En una ocasión, la tutora del grupo explica a los demás niños las dificultades a las que se enfrenta Sara a diario. Con sólo dos años, todos los compañeros entienden que la pequeña necesita los audífonos colocados en las orejas. "Sabían que no los podían tocar y nunca lo hicieron. Curiosamente, cuando se perdían, nos los traían antes de que la mediadora y yo nos enteráramos", recuerda.

Un reloj particular

A diferencia de sus compañeros, Sara empieza a utilizar objetos para estructurar el día y anticipar lo que sucederá después. Su reloj era una cuchara (hora de comer), un cojín (hora de dormir), un bote de crema (hora del masaje) o un peine (hora de ir a casa), entre otros. Con este peculiar método, la niña es capaz de adelantarse a lo que acontecerá y da sentido a la información fragmentada que percibe.

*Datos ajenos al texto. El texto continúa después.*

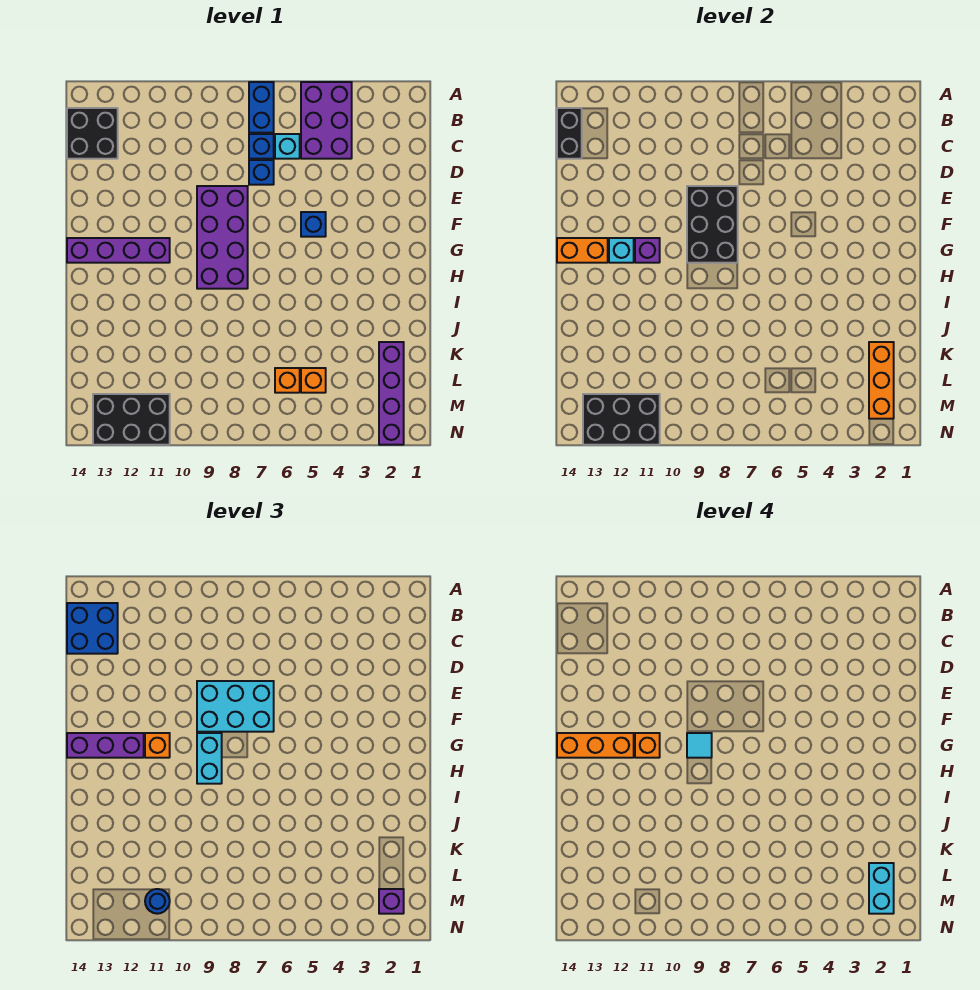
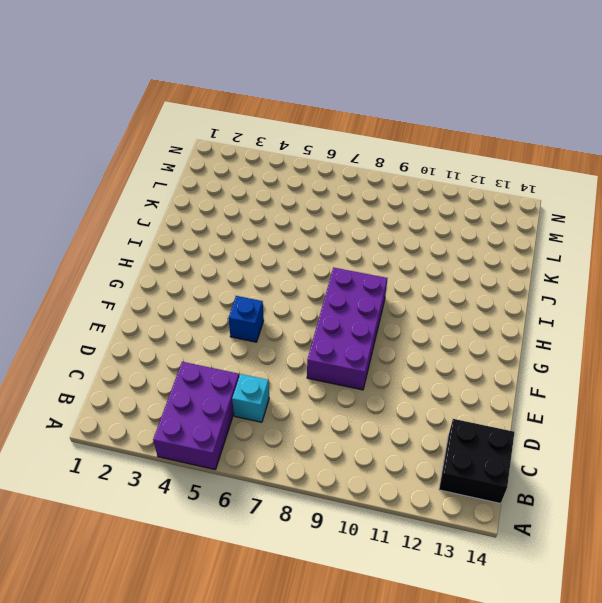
none -> blue brick A7:B7 level 1
none -> blue brick C7 level 1
none -> blue brick D7 level 1
none -> purple brick G11:G14 level 1

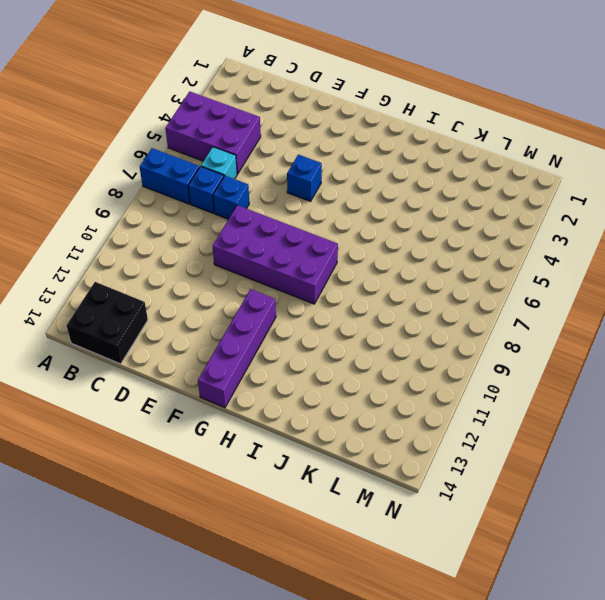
none -> purple brick K2:N2 level 1
none -> orange brick L5 level 1
none -> orange brick L6 level 1
none -> black brick M11:N13 level 1

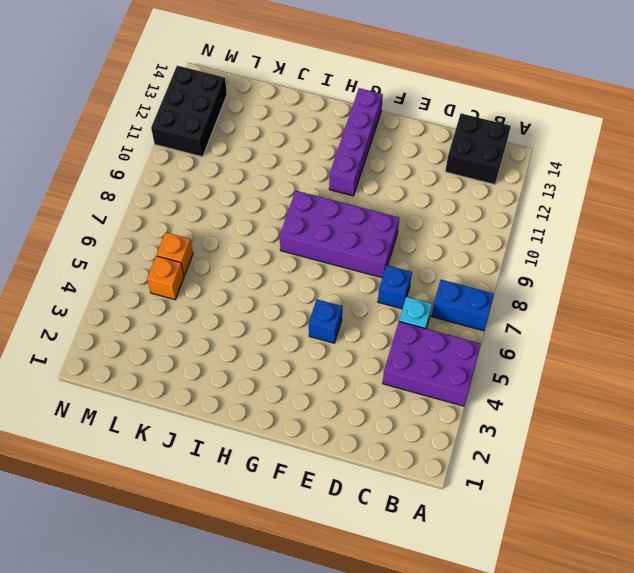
none -> blue brick C7 level 1
none -> purple brick K2:N2 level 1
none -> black brick B14:C14 level 2
none -> black brick E8:G9 level 2

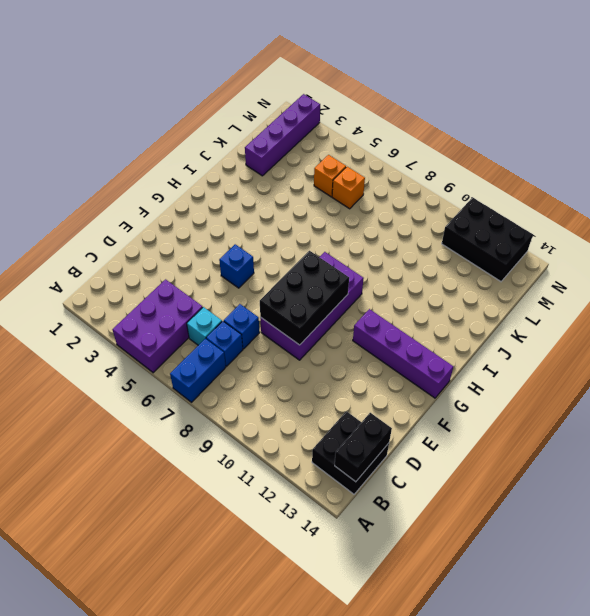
none -> purple brick G11 level 2
none -> cyan brick G12 level 2
none -> orange brick G13:G14 level 2
none -> orange brick K2:M2 level 2

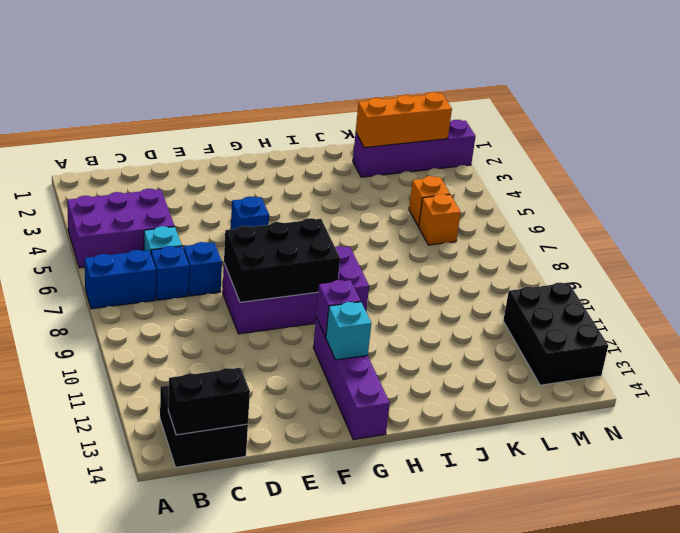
none -> orange brick G13:G14 level 2
none -> black brick M11:N13 level 2
none -> blue brick B13:C14 level 3
none -> cyan brick E7:F9 level 3

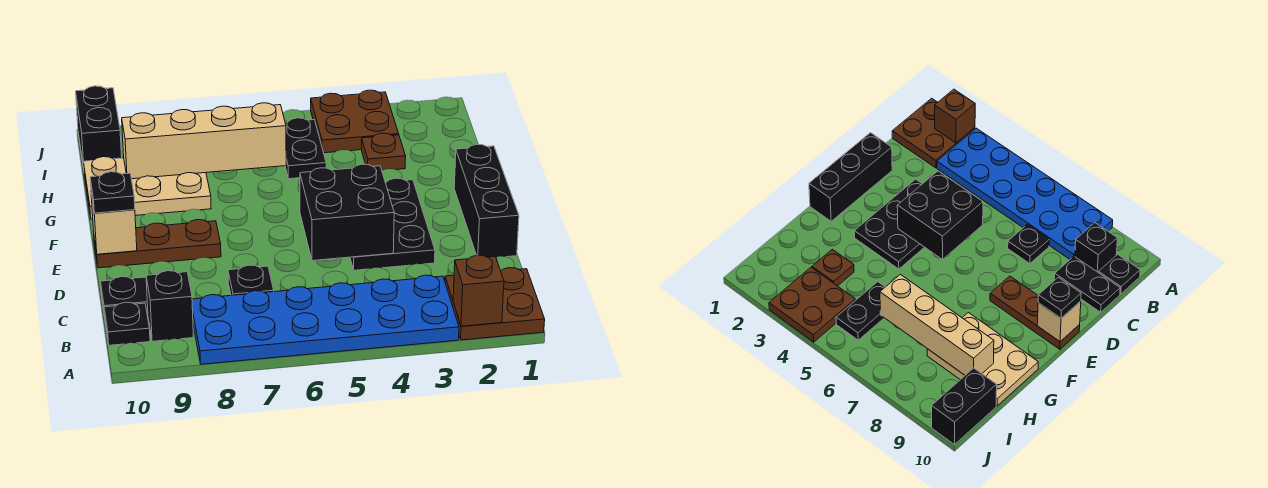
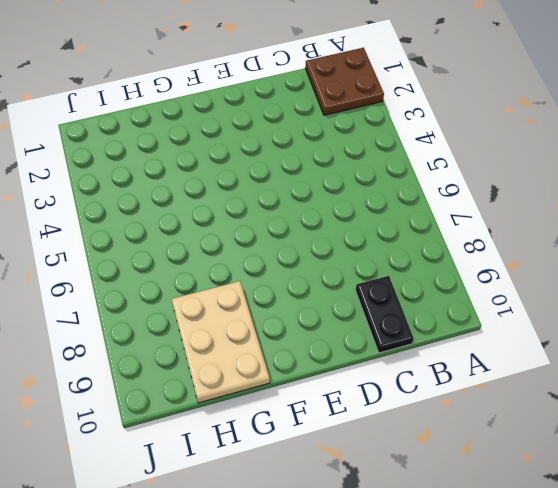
none -> blue plate A3:B8 level 1
none -> black brick B9 level 1
none -> black plate B10 level 1

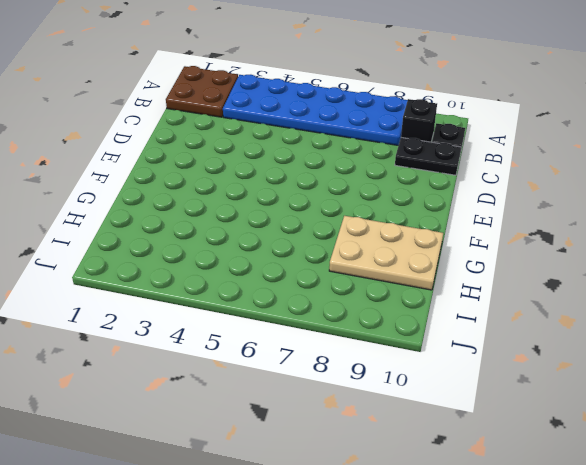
none -> black plate C7 level 1
none -> black brick D1:F1 level 1
none -> black plate D3:F4 level 1

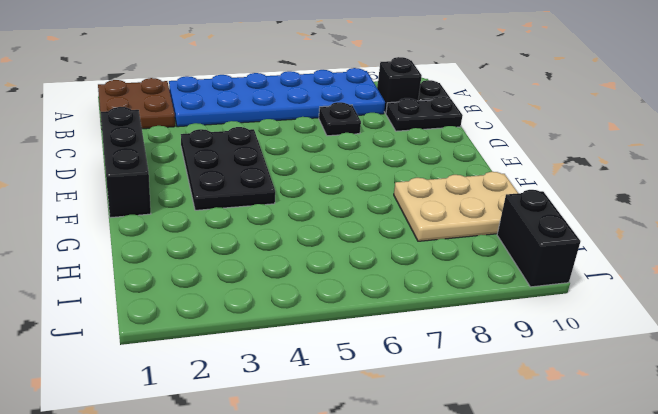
none -> brown plate E8:E10 level 1
none -> brown plate H3 level 1
none -> black plate H5:I5 level 1

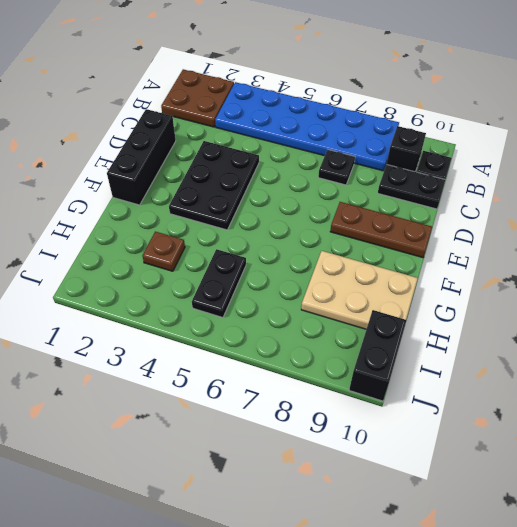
none -> brown plate I3:J4 level 1
none -> brown brick A2 level 2
none -> black brick D4:E5 level 2

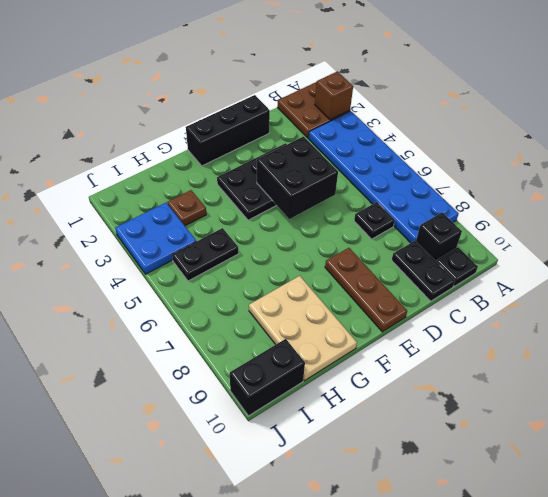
blue plate I3:J4 level 1 -> brown plate I3:J4 level 1
none -> tan brick E10 level 2
none -> tan brick H6:H9 level 2
none -> black plate E10 level 3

Las actividades plásticas le encantaban. Durante el tercer curso de infantil confecciona las mismas que los demás alumnos, aunque a un nivel de madurez menor. Le relaja escuchar música clásica y muestra "mucho interés" por los instrumentos musicales. Su favorito, sin duda, era el tambor. "La acercábamos a un amplificador porque notaba mejor las vibraciones", dice la profesora rememorando la celebración del día de Sant Antoni, cuando varios xeremiers visitaron la escoleta.

Durante su etapa en la escoleta descubre otra afición: la cocina. El personal de este servicio, así como el de limpieza, mantienen una muy buena relación con ella. Cada mañana, Sara repasa la nevera para oler, tocar y saborear alimentos. "Para ella era una experiencia enriquecedora y cambiante. No le gustaban demasiado las comidas sólidas, pero devoraba los macarrones", explican.

Los progresos de la pequeña se producen lentamente. Aun así, durante los tres cursos de infantil recibe numerosos reconocimientos por sus pequeños logros. Al finalizar la etapa, la niña ya sabe comunicarse a través de algunos signos, así como emitir sonidos. También demuestra facilidad para moverse de forma autónoma por los espacios que conoce, como la clase o el patio. Gracias al interés de los profesionales, escapa de la desconexión en la que vivía sumergida y se abre al mundo que le rodea.

Una lección

María José reconoce que los niños han dado "una lección de cómo aceptar y ayudar a las personas tal y como son". Insiste en que acoger a una alumna con tales deficiencias es todo un reto que sólo puede afrontarse con "ilusión y recursos". Sin los medios necesarios (mediadora, psicopedagogos, personal del centro, etc.), "estas experiencias acaban desgastando a los profesionales y perjudicando a los afectados", acota. Ahora Sara ha cumplido los cuatro años de edad y estudia primero de primaria en un colegio ordinario de Palma, lejos de la escoleta donde aprendió a reír y vivía colmada de caricias. Con la ayuda de personas entregadas a la causa, intenta abandonar ese vacío espacial y temporal al que estaba sometida desde que nació. La mediadora sigue haciendo de puente entre ella y sus compañeros. "El éxito culminará cuando la pequeña pueda relacionarse con los demás de forma directa y normal, sin necesidad de un mediador", concluye Ana, quien, junto a Malén y María José, ha conseguido un merecido reconocimiento por el trabajo hecho: el segundo premio en la categoría de experiencias escolares de la ONCE de 2006.